The main congressional vote on “the Epstein files” already happened in November 2025, not sometime in the future.

What “the vote on the Epstein files” refers to

Most people using that phrase are talking about the Epstein Files Transparency Act , a federal bill requiring the U.S. Department of Justice to release its case files related to Jeffrey Epstein.

  • The House of Representatives voted on the act on November 18, 2025, just before 3 p.m.

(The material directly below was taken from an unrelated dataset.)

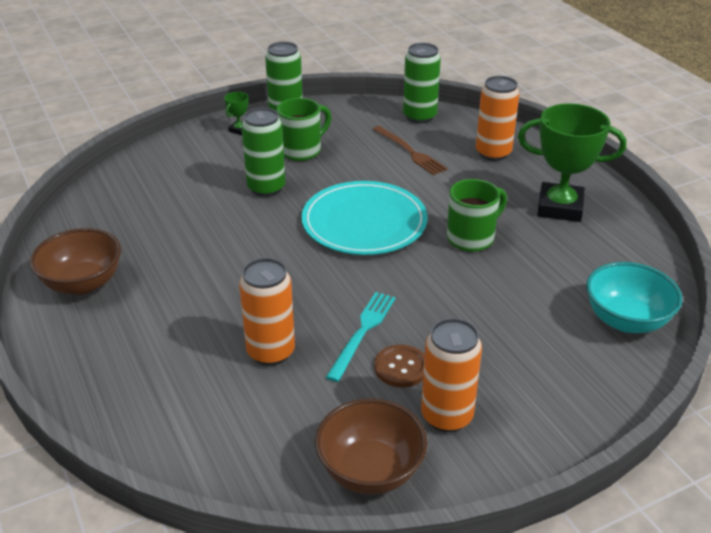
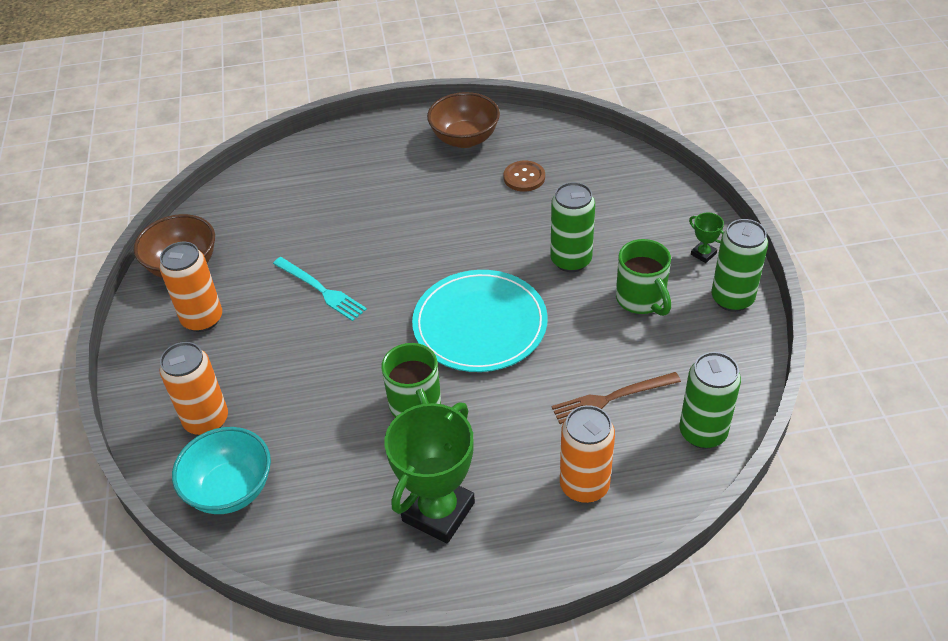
camera: 110 degrees right, 10 degrees up
orange can [239,258,295,366] -> orange can moved to [160,342,228,435]
brown button [374,345,425,387] -> brown button moved to [503,161,545,192]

Eastern Time.
  • The bill passed the House by a 427–1 margin, far above the two‑thirds threshold needed under the “suspension of the rules” procedure.

What happened after that vote

Once the House finished, the rest moved quickly.

  • The Senate agreed to pass the bill by unanimous consent after it arrived from the House and did so on November 19, 2025.
  • President Donald Trump signed the Epstein Files Transparency Act into law on November 19, 2025, starting a 30‑day deadline for the Justice Department to begin releasing the files.

Where things stand now

Although the vote is over and the law is in force, the document release is still incomplete.

  • The law required the attorney general to release the files within 30 days, but court filings indicate only a small fraction of the total documents have actually been released so far.
  • Justice Department officials say millions of pages remain under review and redaction, so more material is expected to come out over weeks and months rather than all at once.

In forum terms: the “big vote” people are asking about already took place on November 18–19, 2025; the real action now is in how fast DOJ complies and how much gets redacted.

TL;DR: The vote on the Epstein files happened in mid‑November 2025 (House on November 18; Senate and Trump’s signature on November 19). The current story is about the pace and scope of the ongoing document release, not an upcoming vote.

Information gathered from public forums or data available on the internet and portrayed here.